> **Consegna 1**
Nel testo sul naufragio dello yacht al largo di Palermo, in quali ambiti lavoravano prevalentemente le persone dell'equipaggio?
> **Consegna 2**
Prosegui il testo sul naufragio dello yacht al largo di Palermo, ripartendo subito dopo la sua ultima frase.

Foto via Twitter/Sea Watch

Il naufragio di uno yacht al largo di Palermo ha fatto suscitare riflessioni sul comportamento dei media e delle autorità di frontiera - da un lato pronti a chiarire storie, nomi e vite dell’equipaggio, dall’altro pronte ad aggiornare costantemente sulle operazioni di salvataggio - quando ad annegare sono persone migranti. Nel frattempo, il Governo Meloni con i propri provvedimenti continua a irregolarizzare chi è regolare in territorio italiano.

1. Persone sullo yacht sì, persone migranti no

Il naufragio dello yacht al largo di Palermo, il cui equipaggio era composto prevalentemente da persone facoltose che lavorano nell’ambito della finanza e della tecnologia, ha fatto scaturire numerose riflessioni sul doppio standard applicato quando a dover essere soccorse sono le persone migranti, di cui raramente - o quasi mai - si conoscono nomi, storia, percorso e ragioni di partenza. Un frame narrativo che sembra valga solo per una certa categoria di persone.

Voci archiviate
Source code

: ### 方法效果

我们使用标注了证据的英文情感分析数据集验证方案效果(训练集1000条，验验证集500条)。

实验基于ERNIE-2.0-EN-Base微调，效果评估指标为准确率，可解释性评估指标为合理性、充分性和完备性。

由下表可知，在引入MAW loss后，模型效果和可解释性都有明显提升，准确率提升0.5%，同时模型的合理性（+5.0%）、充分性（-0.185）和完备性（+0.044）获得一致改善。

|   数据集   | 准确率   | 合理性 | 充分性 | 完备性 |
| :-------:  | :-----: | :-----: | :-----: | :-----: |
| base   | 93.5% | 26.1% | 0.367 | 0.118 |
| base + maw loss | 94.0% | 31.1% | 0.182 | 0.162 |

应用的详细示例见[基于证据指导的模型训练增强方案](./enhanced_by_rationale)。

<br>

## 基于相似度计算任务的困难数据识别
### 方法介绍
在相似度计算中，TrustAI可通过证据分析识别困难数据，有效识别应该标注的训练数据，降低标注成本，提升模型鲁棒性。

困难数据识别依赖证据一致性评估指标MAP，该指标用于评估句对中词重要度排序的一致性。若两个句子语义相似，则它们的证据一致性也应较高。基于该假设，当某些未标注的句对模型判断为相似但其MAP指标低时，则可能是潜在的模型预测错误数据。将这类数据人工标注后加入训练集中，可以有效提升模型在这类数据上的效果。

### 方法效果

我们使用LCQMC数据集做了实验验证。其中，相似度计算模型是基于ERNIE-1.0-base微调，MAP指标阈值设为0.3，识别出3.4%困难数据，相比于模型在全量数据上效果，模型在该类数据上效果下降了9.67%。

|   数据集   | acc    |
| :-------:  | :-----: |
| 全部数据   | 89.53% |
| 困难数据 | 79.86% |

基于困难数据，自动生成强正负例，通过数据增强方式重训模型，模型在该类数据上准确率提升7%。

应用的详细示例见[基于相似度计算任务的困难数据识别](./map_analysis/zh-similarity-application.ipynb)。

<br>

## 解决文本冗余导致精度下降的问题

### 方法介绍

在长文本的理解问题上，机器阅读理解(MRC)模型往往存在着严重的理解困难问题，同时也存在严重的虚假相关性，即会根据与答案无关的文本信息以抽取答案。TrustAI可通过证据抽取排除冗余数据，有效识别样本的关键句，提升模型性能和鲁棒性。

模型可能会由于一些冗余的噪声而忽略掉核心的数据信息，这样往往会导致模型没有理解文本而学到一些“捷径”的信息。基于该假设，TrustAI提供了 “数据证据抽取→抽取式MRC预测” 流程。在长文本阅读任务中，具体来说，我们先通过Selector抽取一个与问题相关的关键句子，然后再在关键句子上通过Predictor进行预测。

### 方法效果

> **Risposta 1**
Nell'ambito della finanza e della tecnologia.

> **Risposta 2**
“Ci sono naufraghi e naufraghi. Non sorprende l’emozione suscitata e la grande mobilitazione per trarre in salvo le persone (occidentali e benestanti) coinvolte nel naufragio del mega-yacht Bayesian, nave a vela di 56 metri di lunghezza, al largo di Porticello, 20 chilometri da Palermo”, scrive il sociologo Maurizio Ambrosini su Avvenire. E ancora: "sempre in mare si dovrebbe agire così, sempre si dovrebbe palpitare per la sorte dei naufraghi, sempre bisognerebbe ricoverare a terra gli scampati il più presto possibile. Purtroppo però queste basilari regole di umanità non valgono per tutti. Scaricabarile tra governi, incessanti tentativi di addossare l’onere dei soccorsi alle autorità dei paesi da cui salpano le imbarcazioni (Libia, Tunisia, Egitto, Turchia…), arrivando a ritardi, omissioni, disimpegno delle navi in transito. Monta sempre più l’indifferenza per la sorte delle persone che affrontano il mare per cercare asilo in Europa, e i loro naufragi fanno sempre meno notizia”.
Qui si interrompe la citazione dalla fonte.